Increasingly, federal audiences are beginning to show that they understand the transformational impact of virtualization on government IT operations, with benefits including consolidation, increased server and storage utilization and obvious space and energy savings, along with less demand for recycling or waste management.
Because standard servers today still run at less than 30% capacity, more federal organizations are turning to virtualization to reduce their server footprint, and increase the efficiency of federal IT operations. Because virtualization merges application workloads onto fewer servers and storage devices, reducing the number of servers to accommodate more work decreases the energy needed to operate servers and saves valuable floor space as well. Reducing the amount of equipment needed to run various applications also frees redundant servers for reuse or recycling.
From the green IT perspective, virtualization provides a range of benefits, including:
*Running multiple applications on the same server increases efficiency and reduces space requirements, allowing agencies to consume less energy and purchase fewer servers.
*Fewer servers also translates to lower demand for recycling or waste management.
*Thin clients used in virtualized environments, improves manageability, security and also reduces energy consumption by 25% or more. Other benefits of thin client computing include fewer points of failure, a longer lifecycle (up to seven years, compared with four years for fat computing clients) and a lower total cost of ownersh longer lifecycle (up to seven years, compared with four years for fat computing clients) and a lower total cost of ownership.
*The advent of cloud computing alters the way service providers offer infrastructure capability and provides software-as-a-service through standard, low-powered systems and optimized work flows in the data center.
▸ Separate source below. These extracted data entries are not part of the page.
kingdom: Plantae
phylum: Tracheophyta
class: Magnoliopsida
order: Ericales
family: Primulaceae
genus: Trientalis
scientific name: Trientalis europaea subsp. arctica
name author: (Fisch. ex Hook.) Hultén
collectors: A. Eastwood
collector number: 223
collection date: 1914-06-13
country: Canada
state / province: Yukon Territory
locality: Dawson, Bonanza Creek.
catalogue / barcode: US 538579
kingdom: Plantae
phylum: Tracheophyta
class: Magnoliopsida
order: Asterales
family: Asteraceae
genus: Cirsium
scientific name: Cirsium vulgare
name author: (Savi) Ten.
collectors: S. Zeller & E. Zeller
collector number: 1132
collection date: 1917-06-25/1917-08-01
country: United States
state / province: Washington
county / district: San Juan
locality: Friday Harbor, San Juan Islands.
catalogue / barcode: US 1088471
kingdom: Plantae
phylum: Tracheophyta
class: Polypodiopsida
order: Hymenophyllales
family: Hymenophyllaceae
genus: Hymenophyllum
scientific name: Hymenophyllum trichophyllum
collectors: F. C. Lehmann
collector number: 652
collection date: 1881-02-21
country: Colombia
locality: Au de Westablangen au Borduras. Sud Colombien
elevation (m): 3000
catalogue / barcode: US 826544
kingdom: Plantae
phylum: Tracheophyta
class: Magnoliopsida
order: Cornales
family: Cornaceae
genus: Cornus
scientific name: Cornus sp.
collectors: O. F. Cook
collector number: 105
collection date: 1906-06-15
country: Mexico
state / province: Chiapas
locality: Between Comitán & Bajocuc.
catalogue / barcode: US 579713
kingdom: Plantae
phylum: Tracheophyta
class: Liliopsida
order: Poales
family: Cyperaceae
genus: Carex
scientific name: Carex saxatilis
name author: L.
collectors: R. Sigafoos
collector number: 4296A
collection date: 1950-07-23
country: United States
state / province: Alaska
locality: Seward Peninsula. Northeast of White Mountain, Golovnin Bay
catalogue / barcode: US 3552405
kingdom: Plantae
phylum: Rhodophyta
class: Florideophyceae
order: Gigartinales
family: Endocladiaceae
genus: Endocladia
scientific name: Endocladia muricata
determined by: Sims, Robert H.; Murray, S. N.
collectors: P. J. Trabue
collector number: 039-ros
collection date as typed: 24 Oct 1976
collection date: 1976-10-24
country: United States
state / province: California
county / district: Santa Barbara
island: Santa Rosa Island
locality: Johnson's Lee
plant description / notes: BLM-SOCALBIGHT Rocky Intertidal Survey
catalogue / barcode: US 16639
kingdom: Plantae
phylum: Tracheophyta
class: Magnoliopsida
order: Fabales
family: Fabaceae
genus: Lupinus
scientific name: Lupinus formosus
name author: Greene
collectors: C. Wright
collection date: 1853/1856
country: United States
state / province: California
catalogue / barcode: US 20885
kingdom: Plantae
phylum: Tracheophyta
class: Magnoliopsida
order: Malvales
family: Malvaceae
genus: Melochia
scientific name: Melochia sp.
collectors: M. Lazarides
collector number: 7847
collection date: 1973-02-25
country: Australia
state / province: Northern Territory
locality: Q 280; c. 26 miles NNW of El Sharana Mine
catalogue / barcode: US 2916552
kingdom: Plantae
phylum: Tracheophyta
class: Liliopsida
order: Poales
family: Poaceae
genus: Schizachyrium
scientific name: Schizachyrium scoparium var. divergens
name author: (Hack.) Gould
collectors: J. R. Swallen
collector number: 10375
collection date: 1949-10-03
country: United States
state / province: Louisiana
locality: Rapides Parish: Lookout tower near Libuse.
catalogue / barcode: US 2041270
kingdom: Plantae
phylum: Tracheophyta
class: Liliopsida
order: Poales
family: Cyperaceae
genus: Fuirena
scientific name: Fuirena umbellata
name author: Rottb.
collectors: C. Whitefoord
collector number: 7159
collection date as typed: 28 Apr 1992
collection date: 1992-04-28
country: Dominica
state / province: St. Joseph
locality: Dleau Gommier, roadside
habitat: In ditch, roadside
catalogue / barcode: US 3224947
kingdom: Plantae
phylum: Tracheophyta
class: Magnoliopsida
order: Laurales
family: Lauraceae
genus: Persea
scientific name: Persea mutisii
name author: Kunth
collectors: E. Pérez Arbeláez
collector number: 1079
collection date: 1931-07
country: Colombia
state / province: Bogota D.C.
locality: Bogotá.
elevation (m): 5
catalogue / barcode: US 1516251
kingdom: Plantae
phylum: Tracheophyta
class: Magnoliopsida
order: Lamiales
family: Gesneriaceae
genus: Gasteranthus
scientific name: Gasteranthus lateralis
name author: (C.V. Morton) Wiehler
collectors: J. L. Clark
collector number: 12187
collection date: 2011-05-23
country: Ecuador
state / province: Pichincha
This advance, while still considered challenging from a security perspective, could significantly reduce an agency’s IT carbon footprint, along with the need for numerous redundant data centers.
According to recent research from IDC, Framingham, Mass., when combined with the quickly maturing x86 hypervisor technologies available from industry suppliers, “the synergy of blade architectures and virtualization offers customers the ability to dramatically increase utilization of their server investments, boost uptime, provide a more resilient and available infrastructure, and roll out new infrastructure and services more quickly.”
According to IDC’s report entitled, The Business Value of Virtualization: Realizing the Benefits of Integrated Solutions, by Al Gillen and Tim Grieser, the potential value of moving to virtualized computing realized the following significant savings:
*Adopting even just a basic level of virtualization in an IT infrastructure can result in a reduction of up to 35% of total annual server costs, per user compared with an un-virtualized x86 server configuration.
*The use of more advanced virtualization technology, along with sophisticated systems management tools that manage both guest environments and the virtualization engines, can significantly extend those benefits.
*An advanced virtualization infrastructure, in which more the 25% of servers are virtualized, can deliver a total reduction exceeding 50% per user, per year.
By adopting advanced virtualization into their IT infrastructures, federal organizations will gain better server utilization and reductions in acquisition, deployment, and power and cooling costs. At the Environmental Protection Agency (EPA), for example, server sprawl was reduced by implementing rack-dense blade servers and virtualization software to better manage and allocate server resources. Storage area networks (SANs) improved storage management and higher density tape backup subsystems and new fans were also installed to lower energy costs and save space within the EPA’s data center infrastructure.
Meanwhile, the EPA has reported that data centers consume more than 60 billion kilowatt hours of energy, or about 1.5 percent of total U.S. electricity consumption. The EPA also predicts data center power consumption with no additional efficiency gains will nearly double from current rates, and the collective power bill will grow to $7.4 billion in 2011.